LIVING IN A MULTIETHNIC COMMUNITY: ASPECTS OF URBAN LIFE IN LATE MEDIEVAL AND EARLY MODERN LVIV

Olha Kozubska (Lviv/Budapest)


Lviv (Lemberg) was founded as a stronghold against the Mongols in the mid-thirteenth century. Its history is a clear-cut example of how a princely stronghold involved in the system of long-distance trade developed into a fully-fledged town during the late thirteenth and fourteenth centuries. The location of Lviv on the trade route between the Baltic and the Black Seas resulted in the presence of merchants' colonies and determined the multi-ethnic character of the town, which became the main trading centre of Red Rus'. Its heyday came with obtaining full staple rights confirmed by King Louis I of Hungary in 1380.

The presence of foreign settlers can be traced from the late thirteenth century. A tombstone dated to 1298 serves as a terminus ante quem for the presence of Armenians, and probably Jews came at approximately the same time. A charter from 1352 mentioning the first advocatus (Voht) Bertold Steher shows that a community under German law consisting of Germans and possibly of Bohemians, Poles, and Hungarians already existed in Lviv at the beginning of the fourteenth century. These groups, representing ethnic minorities in relation to the dominant Ruthenian population, were located within the "old Princely" centre of the town.

Around the mid-fourteenth century, the town centre shifted from the "old town" to the "new" ("German") town. The emergence of the latter is usually connected to the earliest preserved Magdeburg law privilege (1356) issued by King Cazimir the Great of Poland. The town's multi-ethnic character was reflected in urban topography through the presence of "ethnic streets" in the new town: Jewish (first mentioned in 1382), Tartar (1382, 1405), Armenian (1441), Ruthenian (1470). These streets indicated the ethnic and legal differentiation of the urban community.

From the mid-fourteenth century, after Red Rus' was incorporated into the Kingdom of Poland, the adoption of the German (Magdeburg) law became part of a broad colonisation programme of Polish kings. At that time this legal system lost its "ethnic" character and became the basis for the life of urban communities of re-formed Ruthenian towns. The German law that developed within Latin civilisation and was originally connected to Catholic Christianity now spread in the territory dominated by Orthodoxy. Moreover, it was an intrinsic feature of Magdeburg law that it favoured newcomers in contrast to autochthons. Therefore, it is not a coincidence that theautochthonous population, the Ruthenians, appeared to be a "minority" within the town walls of Lviv. The multi-ethnic urban community of the town was alien to the ethnically and religiously homogenous countryside.

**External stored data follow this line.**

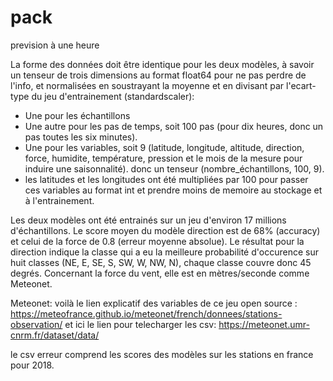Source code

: # pack
prevision à une heure

La forme des données doit être identique pour les deux modèles, à savoir un tenseur de trois dimensions au format float64 pour ne pas perdre de l'info, et normalisées en soustrayant la moyenne et en divisant par l'ecart-type du jeu d'entrainement (standardscaler):
- Une pour les échantillons
- Une autre pour les pas de temps, soit 100 pas (pour dix heures, donc un pas toutes les six minutes).
- Une pour les variables, soit 9 (latitude, longitude, altitude, direction, force, humidite, température, pression et le mois de la mesure pour induire une saisonnalité).
donc un tenseur (nombre_échantillons, 100, 9).
- les latitudes et les longitudes ont été multipliées par 100 pour passer ces variables au format int et prendre moins de memoire au stockage et à l'entrainement.

Les deux modèles ont été entrainés sur un jeu d'environ 17 millions d'échantillons. Le score moyen du modèle direction est de 68% (accuracy) et celui de la force de 0.8 (erreur moyenne absolue). Le résultat pour la direction indique la classe qui a eu la meilleure probabilité d'occurence sur huit classes (NE, E, SE, S, SW, W, NW, N), chaque classe couvre donc 45 degrés. Concernant la force du vent, elle est en mètres/seconde comme Meteonet.

Meteonet: voilà le lien explicatif des variables de ce jeu open source : https://meteofrance.github.io/meteonet/french/donnees/stations-observation/
et ici le lien pour telecharger les csv: https://meteonet.umr-cnrm.fr/dataset/data/

le csv erreur comprend les scores des modèles sur les stations en france pour 2018.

However, the first preserved Lviv privilege for Magdeburg law (1356) did not yet have a particularly "segregation character". It was granted toti civitati predicte et omnibus habitantibus et commorantibus in ea, while aliis gentibus habitantibus in eadem civitate, videlicet Ormenis, Iudeis, Saracenis, Ruthenis were allowed to use their own laws (although the Magdeburg law had supremacy).

The history of the co-existence of different ethnic groups in late medieval towns of Red Rus' demonstrates very different practices - from total exclusion of "the others" (i.e. non-Catholics) to full equality for all groups. The level of accessibility to rights and benefits of the German law for non-Catholics depended on the number of Catholics in a town and their position. Every town had its own experience in dealing with the problem of segregation and in its efforts to harmonise the life of a heterogeneous urban community. In general, the direction of changes was towards overcoming segregation and towards the elimination of the exclusive character of the town law. Nevertheless, ethnos and religion were the most important criteria of social stratification of the urban population in Ruthenian towns, and Lviv is a prominent example of this.

The sources for this paper are related to the exclusion of the non-Catholic population (Ruthenians) from certain fields of urban life and economy. The sources mostly state the prohibition on obtaining real estates (houses) in the most prestigious part of the town - the Market Square. With staple rights and privileges of economic character, Lviv secured the status of commercial emporium. The exclusive commercial rights of Lviv citizens made it necessary for foreign merchants to seek local citizenship. This may be an explanation of the demand for property in the town. In addition, the local population - Ruthenians from the surrounding countryside - were coming to Lviv, thus increasing the number of this group in the town.